During the plea hearing, Lester Shum’s counsel read out a letter written by Shum himself, expressing deep reflection and regret. Shum acknowledged that indiscriminately vetoing budget proposals would affect people’s livelihoods and threaten national security. He apologised to the public and hoped for forgiveness. Ho Kai-ming’s counsel stated that Ho had already reflected on his actions and would stay away from politics in the future, with a very low chance of reoffending. The counsel hoped that the court would impose a sentence of no more than 3 years. Nathan Lau’s representative argued that Lau mistakenly believed his actions were legal, and considering all factors, the court should classify him as “other participants.” Wong’s counsel stated that even though Wong actively participated, he should not be considered at the higher end of the sentencing range.

A senior barrister representing Frankie Fung highlighted the defendants’ motives, noting that unlike typical cases involving robbery or drug trafficking, the defendants had the best intentions and employed peaceful means. Furthermore, if the primary posed a severe threat to national security, law enforcement agencies should have made arrests shortly after the National Security Law came into effect in January 2021. However, the arrests were made much later.
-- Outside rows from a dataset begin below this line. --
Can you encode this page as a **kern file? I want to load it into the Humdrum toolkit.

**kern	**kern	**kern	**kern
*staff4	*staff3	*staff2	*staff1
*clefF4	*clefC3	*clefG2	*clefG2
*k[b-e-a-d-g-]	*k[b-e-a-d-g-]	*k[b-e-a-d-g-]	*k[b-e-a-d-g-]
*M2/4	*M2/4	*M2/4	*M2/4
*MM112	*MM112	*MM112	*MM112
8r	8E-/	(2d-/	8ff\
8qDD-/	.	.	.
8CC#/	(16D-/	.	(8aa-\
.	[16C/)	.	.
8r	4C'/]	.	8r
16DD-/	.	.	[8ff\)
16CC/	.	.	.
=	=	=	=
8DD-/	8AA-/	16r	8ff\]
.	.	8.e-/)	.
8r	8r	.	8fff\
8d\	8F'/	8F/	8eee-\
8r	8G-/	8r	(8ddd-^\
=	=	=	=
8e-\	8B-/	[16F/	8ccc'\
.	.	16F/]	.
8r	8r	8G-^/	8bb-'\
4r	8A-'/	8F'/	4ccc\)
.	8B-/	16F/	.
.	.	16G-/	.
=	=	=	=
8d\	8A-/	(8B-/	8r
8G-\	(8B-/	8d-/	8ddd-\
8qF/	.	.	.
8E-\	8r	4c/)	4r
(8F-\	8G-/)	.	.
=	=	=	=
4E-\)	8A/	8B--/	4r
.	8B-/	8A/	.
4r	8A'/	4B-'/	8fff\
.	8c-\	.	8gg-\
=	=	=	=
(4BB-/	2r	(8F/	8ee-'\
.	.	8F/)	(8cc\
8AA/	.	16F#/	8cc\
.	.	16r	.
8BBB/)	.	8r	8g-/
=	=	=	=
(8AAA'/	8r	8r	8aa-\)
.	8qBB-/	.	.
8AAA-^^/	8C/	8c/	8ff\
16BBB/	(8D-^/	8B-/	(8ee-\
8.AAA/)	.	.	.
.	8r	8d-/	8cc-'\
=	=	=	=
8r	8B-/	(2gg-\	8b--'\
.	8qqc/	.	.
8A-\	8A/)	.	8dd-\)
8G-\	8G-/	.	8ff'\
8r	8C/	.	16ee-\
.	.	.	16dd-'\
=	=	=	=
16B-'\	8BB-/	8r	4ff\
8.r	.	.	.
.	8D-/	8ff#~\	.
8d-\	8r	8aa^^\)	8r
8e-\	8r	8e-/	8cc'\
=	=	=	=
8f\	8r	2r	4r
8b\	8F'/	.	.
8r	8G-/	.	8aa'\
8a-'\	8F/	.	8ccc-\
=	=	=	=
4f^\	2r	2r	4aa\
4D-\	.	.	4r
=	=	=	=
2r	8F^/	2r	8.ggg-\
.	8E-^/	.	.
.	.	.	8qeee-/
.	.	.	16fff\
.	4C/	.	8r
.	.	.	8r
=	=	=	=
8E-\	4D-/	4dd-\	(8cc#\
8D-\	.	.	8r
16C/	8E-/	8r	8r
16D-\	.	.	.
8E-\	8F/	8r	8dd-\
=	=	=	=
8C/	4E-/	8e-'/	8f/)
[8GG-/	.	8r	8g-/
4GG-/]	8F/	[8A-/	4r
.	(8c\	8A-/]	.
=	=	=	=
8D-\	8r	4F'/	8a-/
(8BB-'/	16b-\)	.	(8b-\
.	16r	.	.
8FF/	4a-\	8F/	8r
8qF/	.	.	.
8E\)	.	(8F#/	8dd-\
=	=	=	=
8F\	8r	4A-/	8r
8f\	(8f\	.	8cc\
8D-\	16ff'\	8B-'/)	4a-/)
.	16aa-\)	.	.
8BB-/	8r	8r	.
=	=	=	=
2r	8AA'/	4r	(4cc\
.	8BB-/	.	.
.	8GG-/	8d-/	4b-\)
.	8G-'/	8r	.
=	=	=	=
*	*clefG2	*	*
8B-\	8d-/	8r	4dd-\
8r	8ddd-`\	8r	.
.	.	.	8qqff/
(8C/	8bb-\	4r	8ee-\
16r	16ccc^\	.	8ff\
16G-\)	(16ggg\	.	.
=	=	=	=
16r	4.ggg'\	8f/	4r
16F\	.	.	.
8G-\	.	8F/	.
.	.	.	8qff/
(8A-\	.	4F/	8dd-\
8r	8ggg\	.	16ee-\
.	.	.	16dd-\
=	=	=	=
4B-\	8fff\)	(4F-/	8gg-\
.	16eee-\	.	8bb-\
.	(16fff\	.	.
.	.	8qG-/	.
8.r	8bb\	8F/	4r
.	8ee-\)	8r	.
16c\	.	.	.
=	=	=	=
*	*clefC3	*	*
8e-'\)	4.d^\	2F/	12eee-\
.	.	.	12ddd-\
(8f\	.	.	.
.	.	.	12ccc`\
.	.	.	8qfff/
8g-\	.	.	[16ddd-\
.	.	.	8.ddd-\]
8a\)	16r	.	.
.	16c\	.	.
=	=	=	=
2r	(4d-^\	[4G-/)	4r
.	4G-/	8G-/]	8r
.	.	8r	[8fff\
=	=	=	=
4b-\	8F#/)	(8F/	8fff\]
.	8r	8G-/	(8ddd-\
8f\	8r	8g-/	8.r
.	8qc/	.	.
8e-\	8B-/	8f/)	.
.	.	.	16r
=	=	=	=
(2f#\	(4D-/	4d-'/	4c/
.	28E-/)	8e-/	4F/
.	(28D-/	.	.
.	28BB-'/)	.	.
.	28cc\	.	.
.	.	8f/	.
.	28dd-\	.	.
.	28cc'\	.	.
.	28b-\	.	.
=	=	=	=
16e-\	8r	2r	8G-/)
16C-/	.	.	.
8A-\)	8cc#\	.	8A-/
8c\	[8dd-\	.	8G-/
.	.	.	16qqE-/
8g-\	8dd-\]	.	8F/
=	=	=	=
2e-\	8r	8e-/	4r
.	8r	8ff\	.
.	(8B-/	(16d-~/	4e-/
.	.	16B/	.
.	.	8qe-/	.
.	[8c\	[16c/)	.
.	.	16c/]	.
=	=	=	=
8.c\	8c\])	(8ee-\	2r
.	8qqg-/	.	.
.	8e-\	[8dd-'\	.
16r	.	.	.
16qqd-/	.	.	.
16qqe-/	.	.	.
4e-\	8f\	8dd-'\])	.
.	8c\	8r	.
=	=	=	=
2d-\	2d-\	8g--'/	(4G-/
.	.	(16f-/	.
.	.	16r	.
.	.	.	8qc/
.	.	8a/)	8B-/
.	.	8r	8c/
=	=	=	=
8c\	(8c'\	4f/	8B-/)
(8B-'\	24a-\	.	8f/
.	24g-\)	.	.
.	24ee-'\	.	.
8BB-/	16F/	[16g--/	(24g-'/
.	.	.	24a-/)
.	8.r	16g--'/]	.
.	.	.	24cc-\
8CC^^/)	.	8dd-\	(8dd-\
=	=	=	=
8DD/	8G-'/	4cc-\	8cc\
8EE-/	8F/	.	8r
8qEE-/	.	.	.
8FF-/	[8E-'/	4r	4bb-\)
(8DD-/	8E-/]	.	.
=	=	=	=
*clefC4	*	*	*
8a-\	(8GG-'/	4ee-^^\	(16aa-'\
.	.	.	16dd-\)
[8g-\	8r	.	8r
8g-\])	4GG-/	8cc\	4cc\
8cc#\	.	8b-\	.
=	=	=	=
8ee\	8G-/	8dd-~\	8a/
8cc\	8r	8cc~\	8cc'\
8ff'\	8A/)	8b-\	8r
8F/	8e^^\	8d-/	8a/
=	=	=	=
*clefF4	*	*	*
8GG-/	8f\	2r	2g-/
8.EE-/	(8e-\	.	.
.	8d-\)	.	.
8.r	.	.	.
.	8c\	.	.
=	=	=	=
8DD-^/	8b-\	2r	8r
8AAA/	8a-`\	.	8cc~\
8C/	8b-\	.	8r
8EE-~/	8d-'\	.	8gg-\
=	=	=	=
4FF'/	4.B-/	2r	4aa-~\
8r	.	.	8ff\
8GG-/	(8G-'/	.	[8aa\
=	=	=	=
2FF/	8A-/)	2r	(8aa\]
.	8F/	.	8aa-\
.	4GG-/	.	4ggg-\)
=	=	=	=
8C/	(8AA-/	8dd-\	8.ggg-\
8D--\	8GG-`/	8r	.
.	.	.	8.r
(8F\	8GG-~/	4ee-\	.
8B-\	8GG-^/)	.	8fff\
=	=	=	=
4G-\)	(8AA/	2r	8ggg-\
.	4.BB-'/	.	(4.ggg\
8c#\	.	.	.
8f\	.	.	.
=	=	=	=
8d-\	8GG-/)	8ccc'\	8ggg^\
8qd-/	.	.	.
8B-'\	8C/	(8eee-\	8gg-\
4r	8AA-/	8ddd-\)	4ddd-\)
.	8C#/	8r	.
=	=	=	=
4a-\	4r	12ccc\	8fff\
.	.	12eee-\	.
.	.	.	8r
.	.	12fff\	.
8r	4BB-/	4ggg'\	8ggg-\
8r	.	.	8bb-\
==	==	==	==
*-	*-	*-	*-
The senior barrister mentioned that Fung had personally written a letter of apology to the pro-democracy activists he had criticized. During the plea stage, there was a minor incident when the judge interrupted the senior barrister’s submissions, sternly warning the defendants not to communicate with the public during the court session, or else they would be promptly removed to another courtroom for observation.

The plea hearings will continue tomorrow, and the court will consider the submissions made by the defendants and their legal representatives before determining the sentences.